Winfried Staar hat den Kontakt vermittelt und ich konnte den ehemaligen Regierenden Bürgermeister Stobbe in Potsdam begrüßen. In guter Erinnerung bleibt ein langes Gespräch in meiner Wohnung mit Dietrich, Ilse und Michael Stobbe im Juli 1984. Wir tauschten unsere Ost-West-Erfahrungen aus, bemühten uns, die jeweils andere Sichtweise zu verstehen und zu tolerieren. Wir erlebten, wie wichtig es ist, miteinander zu reden, zuzuhören, unsere Horizonte zu erkennen und beglückende Gemeinsamkeiten zu erfahren. Dietrich Stobbe brachte seine Erfahrungen aus dem mir fremden Westberlin mit. Die andersartigen Strukturen, sozialen Gegebenheiten und politischen Kämpfe hat Stobbe 1977 als Regierender Bürgermeister von Berlin-West angepackt, hat mutige Reformen gestartet und war dann 1981 dem Filz und Intrigen erlegen. Das hat ihn verletzt, aber auch gehärtet und seine Erfahrungen waren für mich ein erster Intensivkurs über die freie Welt im Westen Deutschlands. Damals noch theoretisch, nach der Wiedervereinigung mit direkter Betroffenheit. Hochinteressant waren für mich Stobbes US-Erfahrungen, die er Anfang der 1980er Jahre als Leiter der Friedrich-Ebert-Stiftung in New York sammeln konnte. Das war für mich als reise- und erfahrungsbehinderter DDR-Bürger eine andere Sicht auf das Politik- und Wirtschaftsgefüge in den USA, ein beginnendes Verständnis für dort gegebene Handlungszwänge und globale Zusammenhänge.

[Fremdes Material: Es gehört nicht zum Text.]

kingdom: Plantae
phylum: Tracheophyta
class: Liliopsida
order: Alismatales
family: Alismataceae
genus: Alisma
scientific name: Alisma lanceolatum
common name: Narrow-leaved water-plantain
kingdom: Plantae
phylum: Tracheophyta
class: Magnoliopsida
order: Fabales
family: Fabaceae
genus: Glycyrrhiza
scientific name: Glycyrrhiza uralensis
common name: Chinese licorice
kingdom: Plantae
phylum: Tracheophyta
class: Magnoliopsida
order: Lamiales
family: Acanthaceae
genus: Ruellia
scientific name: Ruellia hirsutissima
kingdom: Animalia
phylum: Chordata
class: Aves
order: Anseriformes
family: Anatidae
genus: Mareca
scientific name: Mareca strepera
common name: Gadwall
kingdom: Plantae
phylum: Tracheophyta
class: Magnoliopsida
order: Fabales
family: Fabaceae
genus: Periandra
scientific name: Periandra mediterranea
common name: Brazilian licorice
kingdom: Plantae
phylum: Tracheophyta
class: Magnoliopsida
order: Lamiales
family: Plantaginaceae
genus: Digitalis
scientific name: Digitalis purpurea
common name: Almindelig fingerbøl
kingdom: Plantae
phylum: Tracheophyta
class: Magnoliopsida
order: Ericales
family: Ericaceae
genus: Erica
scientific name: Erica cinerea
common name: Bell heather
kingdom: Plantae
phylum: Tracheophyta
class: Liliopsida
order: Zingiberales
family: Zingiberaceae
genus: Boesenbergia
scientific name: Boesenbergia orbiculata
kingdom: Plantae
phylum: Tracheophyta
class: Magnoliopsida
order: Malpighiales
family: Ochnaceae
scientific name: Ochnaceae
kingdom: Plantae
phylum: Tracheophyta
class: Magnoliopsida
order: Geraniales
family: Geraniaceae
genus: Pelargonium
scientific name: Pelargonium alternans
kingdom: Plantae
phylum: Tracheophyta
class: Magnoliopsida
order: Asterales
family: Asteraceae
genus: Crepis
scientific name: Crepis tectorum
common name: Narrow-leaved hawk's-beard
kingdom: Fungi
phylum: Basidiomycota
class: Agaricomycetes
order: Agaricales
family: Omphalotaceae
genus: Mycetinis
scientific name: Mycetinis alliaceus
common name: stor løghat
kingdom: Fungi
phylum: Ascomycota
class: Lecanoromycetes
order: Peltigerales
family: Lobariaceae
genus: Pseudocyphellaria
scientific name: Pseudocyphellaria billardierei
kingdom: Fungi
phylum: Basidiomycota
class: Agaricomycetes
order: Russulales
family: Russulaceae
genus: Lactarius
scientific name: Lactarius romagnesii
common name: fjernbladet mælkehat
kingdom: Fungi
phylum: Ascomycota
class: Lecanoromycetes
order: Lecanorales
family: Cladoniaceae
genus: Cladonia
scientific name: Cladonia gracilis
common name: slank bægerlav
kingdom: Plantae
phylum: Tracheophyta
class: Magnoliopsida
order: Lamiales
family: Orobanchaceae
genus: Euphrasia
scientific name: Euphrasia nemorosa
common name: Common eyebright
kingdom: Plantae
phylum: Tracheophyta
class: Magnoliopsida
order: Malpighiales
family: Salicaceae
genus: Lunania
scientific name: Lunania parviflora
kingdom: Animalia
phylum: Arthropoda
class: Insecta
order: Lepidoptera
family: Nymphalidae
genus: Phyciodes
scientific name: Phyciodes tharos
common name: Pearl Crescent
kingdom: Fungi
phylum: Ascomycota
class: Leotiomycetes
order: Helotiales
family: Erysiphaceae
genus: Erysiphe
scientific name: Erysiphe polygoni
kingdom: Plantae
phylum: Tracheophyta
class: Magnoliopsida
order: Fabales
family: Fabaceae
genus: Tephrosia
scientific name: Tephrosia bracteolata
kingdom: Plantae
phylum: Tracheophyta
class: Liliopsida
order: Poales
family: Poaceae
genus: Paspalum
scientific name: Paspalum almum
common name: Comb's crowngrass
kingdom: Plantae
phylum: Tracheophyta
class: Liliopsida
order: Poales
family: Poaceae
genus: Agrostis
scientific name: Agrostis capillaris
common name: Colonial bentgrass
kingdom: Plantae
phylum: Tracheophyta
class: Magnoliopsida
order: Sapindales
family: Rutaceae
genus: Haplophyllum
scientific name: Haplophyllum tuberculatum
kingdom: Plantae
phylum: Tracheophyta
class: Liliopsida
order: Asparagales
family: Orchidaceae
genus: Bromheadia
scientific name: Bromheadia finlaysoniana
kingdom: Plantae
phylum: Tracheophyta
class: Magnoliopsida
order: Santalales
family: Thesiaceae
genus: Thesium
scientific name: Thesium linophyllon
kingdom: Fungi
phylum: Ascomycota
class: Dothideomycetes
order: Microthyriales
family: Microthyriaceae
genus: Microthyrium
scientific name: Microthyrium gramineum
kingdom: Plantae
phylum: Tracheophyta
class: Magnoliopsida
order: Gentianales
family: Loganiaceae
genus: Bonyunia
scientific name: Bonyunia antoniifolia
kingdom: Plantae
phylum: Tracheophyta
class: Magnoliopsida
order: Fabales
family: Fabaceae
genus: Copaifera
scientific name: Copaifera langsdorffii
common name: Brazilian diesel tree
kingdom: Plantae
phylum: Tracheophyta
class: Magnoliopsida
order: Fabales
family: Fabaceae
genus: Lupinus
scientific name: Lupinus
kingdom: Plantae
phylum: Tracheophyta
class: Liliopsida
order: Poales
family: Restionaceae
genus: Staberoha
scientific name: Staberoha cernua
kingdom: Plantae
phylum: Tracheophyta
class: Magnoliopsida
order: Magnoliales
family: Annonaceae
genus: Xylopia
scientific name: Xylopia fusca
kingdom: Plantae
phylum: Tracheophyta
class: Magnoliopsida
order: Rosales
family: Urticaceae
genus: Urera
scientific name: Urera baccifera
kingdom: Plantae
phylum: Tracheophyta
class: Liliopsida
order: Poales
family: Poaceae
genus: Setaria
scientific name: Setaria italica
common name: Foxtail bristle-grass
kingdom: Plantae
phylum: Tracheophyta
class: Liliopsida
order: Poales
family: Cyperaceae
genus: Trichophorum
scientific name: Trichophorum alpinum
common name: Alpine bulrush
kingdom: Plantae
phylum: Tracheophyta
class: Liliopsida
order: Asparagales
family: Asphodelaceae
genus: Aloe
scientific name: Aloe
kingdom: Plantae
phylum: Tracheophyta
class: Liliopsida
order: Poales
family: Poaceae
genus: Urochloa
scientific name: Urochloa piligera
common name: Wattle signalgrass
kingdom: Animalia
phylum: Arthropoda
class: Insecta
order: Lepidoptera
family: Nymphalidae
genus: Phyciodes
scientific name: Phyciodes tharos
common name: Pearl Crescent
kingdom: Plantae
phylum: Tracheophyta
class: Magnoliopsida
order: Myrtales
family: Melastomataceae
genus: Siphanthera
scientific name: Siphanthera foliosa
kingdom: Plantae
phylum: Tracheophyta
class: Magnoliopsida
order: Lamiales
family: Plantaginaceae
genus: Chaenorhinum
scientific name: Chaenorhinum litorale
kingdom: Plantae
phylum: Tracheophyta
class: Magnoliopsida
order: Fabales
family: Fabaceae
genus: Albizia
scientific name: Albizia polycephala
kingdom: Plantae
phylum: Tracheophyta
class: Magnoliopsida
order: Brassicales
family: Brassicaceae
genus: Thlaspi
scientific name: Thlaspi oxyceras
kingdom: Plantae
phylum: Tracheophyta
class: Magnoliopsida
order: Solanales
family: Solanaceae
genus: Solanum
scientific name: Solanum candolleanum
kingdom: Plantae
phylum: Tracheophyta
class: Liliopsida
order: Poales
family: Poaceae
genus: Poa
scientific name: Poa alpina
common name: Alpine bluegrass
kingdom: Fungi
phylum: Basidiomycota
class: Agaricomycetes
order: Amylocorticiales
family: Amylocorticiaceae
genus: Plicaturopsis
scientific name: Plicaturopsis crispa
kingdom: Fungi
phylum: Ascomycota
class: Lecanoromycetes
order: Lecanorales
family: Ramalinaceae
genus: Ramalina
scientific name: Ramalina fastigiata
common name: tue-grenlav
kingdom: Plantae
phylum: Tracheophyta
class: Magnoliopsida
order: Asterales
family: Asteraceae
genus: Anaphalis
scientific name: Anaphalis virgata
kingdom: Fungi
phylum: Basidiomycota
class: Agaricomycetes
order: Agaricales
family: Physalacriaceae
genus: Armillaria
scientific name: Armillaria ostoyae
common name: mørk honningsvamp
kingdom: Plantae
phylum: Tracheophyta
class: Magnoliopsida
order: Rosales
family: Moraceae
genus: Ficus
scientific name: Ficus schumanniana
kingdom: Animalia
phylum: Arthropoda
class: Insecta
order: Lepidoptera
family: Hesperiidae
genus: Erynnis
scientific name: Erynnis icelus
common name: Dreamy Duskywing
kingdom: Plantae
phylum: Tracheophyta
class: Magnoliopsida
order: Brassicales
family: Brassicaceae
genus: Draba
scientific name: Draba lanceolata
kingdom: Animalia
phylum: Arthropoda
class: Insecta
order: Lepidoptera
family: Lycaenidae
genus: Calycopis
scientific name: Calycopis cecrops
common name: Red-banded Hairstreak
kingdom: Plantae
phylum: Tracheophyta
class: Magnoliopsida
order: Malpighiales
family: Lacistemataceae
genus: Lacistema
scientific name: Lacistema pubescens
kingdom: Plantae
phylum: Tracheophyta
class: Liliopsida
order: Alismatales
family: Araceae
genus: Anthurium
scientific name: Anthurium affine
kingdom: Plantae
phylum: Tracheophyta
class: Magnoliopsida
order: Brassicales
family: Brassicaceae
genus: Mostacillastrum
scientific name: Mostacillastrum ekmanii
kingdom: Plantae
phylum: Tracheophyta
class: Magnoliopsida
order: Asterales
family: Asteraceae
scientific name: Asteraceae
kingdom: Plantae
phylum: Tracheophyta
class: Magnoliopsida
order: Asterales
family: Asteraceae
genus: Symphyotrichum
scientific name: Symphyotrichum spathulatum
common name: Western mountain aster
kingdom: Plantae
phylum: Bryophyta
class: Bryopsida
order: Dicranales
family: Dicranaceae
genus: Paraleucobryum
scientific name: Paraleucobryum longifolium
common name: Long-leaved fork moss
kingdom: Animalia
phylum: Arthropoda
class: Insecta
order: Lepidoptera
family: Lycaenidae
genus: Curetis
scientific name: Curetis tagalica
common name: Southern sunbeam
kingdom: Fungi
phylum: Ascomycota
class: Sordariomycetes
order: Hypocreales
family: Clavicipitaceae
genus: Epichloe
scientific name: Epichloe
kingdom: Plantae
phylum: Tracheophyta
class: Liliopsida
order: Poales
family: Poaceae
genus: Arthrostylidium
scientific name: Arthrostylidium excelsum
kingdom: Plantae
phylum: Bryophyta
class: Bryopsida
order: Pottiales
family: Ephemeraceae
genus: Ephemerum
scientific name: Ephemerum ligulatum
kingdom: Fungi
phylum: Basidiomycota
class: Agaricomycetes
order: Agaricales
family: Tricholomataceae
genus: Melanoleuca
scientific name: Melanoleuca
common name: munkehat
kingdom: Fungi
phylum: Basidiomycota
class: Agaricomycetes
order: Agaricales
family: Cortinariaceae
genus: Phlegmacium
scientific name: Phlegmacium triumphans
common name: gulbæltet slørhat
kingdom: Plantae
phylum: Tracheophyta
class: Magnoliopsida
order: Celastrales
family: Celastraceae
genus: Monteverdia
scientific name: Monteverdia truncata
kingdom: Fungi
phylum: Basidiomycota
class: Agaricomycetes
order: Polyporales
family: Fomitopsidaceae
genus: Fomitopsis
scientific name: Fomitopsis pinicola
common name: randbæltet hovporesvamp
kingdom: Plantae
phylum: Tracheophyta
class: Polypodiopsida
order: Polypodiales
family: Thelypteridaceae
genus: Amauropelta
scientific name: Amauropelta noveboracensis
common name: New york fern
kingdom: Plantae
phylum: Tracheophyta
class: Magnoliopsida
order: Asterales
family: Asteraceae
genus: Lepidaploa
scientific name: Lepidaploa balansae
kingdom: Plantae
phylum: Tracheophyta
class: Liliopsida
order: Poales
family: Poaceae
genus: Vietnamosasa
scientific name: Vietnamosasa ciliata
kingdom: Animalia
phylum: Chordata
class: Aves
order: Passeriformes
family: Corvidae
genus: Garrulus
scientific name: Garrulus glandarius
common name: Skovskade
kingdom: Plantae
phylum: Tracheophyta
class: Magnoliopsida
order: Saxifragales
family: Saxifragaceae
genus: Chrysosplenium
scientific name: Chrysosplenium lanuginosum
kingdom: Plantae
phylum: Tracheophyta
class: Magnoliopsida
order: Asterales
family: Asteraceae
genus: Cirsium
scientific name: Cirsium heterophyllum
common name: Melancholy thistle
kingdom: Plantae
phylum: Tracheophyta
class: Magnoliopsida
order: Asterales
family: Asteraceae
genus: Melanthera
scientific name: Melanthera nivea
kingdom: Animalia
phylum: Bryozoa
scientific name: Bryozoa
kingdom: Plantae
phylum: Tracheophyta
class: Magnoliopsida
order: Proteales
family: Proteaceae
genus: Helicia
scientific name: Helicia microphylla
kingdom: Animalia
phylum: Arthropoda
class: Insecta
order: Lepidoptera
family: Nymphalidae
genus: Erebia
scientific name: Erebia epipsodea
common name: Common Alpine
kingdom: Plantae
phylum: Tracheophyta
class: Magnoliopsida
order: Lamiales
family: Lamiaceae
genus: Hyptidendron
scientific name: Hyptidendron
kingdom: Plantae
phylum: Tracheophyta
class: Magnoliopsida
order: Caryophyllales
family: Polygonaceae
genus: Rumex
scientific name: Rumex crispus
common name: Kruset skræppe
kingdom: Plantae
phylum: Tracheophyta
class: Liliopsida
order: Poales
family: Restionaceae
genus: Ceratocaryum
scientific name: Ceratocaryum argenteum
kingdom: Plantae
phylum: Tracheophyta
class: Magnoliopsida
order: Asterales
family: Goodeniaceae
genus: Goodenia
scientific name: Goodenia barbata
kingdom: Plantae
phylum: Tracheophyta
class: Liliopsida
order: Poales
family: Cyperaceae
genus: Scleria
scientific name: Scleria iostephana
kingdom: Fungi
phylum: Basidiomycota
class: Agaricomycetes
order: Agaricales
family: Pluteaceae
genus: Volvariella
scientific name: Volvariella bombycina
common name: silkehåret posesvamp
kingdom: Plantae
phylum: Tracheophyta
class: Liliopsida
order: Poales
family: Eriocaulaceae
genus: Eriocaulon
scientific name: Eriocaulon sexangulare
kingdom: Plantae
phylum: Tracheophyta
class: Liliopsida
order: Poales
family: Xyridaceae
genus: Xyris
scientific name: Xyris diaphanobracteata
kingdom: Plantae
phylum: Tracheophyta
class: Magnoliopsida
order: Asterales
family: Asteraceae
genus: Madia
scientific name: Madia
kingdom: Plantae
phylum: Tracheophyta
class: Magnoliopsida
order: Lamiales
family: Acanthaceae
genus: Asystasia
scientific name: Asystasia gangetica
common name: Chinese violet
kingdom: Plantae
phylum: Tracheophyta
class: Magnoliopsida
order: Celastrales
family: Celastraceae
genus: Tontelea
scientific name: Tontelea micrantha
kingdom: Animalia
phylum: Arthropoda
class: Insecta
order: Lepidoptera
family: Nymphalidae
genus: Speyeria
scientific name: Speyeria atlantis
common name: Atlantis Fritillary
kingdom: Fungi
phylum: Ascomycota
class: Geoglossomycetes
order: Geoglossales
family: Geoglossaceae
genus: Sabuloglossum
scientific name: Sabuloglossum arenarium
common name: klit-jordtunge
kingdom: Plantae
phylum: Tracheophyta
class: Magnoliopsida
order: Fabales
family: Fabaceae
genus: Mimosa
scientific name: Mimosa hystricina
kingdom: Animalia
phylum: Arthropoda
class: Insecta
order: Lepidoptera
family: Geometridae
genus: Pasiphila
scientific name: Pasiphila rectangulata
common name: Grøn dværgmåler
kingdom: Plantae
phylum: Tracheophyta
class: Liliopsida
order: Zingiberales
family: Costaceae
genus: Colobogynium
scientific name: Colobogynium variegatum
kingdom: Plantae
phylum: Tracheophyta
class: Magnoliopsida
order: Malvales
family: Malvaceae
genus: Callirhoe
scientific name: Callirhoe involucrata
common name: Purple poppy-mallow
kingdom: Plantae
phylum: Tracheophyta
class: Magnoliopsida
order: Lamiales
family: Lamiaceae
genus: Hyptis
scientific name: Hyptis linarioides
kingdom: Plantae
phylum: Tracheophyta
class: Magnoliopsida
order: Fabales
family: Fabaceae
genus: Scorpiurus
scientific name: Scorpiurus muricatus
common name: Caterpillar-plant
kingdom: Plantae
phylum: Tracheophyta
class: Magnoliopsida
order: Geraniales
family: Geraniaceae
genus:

Dietrich Stobbe stieß für mich Fenster auf und blieb mir bis zu seinem Ableben ein wichtiger Berater in deutscher und internationaler Politik. Andere hätten diese Rolle ausgelebt, sich bewundern lassen und uns aus ihrem Horizont beurteilt. So war Dietrich Stobbe nicht. Er brannte darauf, das Leben in der DDR kennenzulernen und zu verstehen. Er konnte zuhören und suchte das Gespräch mit Menschen verschiedener Lebensbereiche und Auffassungen. Gern habe ich ihm den Zugang zu kirchlichen Gesprächsgruppen vermittelt. Sie waren in der DDR offene Diskussionsrunden von Menschen quer durch die Gesellschaft und Anschauungen. Hier schlug der wirkliche Puls der sogenannten sozialistischen Gesellschaft.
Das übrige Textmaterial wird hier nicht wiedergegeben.